The researchers designed a glucose fuel cell with an electrolyte made from ceria, a ceramic material that possesses high ion conductivity, is mechanically robust, and as such, is widely used as an electrolyte in hydrogen fuel cells. It has also been shown to be biocompatible. The team sandwiched the electrolyte with an anode and cathode made of platinum, a stable material that readily reacts with glucose. They fabricated 150 individual glucose fuel cells on a chip, each about 400 nanometers thin, and about 300 micrometers wide (about the width of 30 human hairs). They patterned the cells onto silicon wafers, showing that the devices can be paired with a common semiconductor material. They then measured the current produced by each cell as they flowed a solution of glucose over each wafer in a custom-fabricated test station. They found many cells produced a peak voltage of about 80 millivolts. Given the tiny size of each cell, this output is the highest power density of any existing glucose fuel cell design. The researchers envision the new design could be made into ultrathin films or coatings and wrapped around implants to passively power electronics, using the body’s abundant glucose supply.

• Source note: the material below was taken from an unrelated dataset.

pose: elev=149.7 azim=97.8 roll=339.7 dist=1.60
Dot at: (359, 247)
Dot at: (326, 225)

“Glucose is everywhere in the body, and the idea is to harvest this readily available energy and use it to power implantable devices,” said Philipp Simons, who developed the design as part of his PhD thesis in MIT’s Department of Materials Science and Engineering (DMSE). “In our work we show a new glucose fuel cell electrochemistry.”
“Instead of using a battery, which can take up 90% of an implant’s volume, you could make a device with a thin film, and you’d have a power source with no volumetric footprint,” added Jennifer L.M. Rupp, Simons’ thesis supervisor and a DMSE visiting professor, who is also an associate professor of solid-state electrolyte chemistry at Technical University Munich in Germany.